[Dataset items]

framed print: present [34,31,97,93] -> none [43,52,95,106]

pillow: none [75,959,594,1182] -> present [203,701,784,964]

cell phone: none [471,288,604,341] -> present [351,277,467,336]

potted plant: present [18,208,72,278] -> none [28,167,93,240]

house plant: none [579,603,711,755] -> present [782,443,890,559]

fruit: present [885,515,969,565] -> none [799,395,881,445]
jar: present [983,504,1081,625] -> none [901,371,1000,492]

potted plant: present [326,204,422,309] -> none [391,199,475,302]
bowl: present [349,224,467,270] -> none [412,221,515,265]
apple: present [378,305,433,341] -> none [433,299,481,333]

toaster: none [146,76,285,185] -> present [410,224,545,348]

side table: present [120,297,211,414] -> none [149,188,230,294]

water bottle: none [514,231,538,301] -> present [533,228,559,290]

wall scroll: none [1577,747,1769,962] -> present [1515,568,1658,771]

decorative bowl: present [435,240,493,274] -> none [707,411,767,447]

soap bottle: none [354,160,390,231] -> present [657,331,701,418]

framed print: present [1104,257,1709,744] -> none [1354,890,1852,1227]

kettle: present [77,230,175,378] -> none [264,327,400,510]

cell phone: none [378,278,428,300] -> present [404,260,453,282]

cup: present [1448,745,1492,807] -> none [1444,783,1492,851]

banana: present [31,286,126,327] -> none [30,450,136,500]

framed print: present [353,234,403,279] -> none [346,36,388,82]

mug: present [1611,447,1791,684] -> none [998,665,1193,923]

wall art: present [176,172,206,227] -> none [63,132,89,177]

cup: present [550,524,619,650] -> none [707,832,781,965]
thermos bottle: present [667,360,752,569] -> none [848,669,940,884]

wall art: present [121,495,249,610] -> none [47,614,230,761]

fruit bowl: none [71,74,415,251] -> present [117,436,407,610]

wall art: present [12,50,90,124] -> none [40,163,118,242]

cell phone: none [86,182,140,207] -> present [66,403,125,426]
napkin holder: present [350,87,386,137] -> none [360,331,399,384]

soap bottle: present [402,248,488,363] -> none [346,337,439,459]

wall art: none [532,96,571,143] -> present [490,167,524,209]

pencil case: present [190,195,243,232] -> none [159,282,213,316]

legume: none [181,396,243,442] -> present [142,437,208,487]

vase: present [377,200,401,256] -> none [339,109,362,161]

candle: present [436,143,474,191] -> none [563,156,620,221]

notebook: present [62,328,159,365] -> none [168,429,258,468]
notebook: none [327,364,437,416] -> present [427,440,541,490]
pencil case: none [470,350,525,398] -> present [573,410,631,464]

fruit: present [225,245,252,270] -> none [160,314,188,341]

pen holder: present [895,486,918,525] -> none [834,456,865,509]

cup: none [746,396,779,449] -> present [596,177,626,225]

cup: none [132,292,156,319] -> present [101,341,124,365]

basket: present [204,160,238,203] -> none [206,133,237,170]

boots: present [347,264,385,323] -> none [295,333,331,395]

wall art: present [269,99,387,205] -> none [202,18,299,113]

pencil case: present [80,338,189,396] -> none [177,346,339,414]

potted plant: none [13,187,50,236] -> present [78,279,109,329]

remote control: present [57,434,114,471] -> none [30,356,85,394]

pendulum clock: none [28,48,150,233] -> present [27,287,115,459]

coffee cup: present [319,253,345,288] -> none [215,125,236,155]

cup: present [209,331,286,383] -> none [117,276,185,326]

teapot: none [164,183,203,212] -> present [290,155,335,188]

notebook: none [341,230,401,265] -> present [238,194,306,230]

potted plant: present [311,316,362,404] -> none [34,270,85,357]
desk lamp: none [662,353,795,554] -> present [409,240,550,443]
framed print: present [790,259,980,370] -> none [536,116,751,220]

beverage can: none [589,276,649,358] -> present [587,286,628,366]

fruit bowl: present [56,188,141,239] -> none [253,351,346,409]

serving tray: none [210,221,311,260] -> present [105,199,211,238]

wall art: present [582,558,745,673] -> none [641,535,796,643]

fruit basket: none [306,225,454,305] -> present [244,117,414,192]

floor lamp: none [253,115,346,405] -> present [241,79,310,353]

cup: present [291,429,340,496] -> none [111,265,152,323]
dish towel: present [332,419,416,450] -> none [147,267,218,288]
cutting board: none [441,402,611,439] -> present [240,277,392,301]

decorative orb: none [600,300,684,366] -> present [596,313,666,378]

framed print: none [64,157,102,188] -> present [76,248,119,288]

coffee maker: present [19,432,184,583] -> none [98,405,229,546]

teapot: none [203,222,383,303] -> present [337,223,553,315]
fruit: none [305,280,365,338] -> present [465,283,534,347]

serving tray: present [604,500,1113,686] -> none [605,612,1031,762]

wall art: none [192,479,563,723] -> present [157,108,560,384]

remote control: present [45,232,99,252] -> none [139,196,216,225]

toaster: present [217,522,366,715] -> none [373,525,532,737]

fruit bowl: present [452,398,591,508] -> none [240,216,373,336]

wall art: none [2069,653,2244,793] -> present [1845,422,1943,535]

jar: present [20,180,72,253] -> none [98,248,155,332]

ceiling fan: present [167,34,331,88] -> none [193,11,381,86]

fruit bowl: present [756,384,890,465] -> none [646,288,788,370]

» **Exercise goal**
Quote only the stretch of lines that starts the data above and ends with the line containing "jar: present [983,504,1081,625]", both included.

» **Solved problem**
framed print: present [34,31,97,93] -> none [43,52,95,106]

pillow: none [75,959,594,1182] -> present [203,701,784,964]

cell phone: none [471,288,604,341] -> present [351,277,467,336]

potted plant: present [18,208,72,278] -> none [28,167,93,240]

house plant: none [579,603,711,755] -> present [782,443,890,559]

fruit: present [885,515,969,565] -> none [799,395,881,445]
jar: present [983,504,1081,625] -> none [901,371,1000,492]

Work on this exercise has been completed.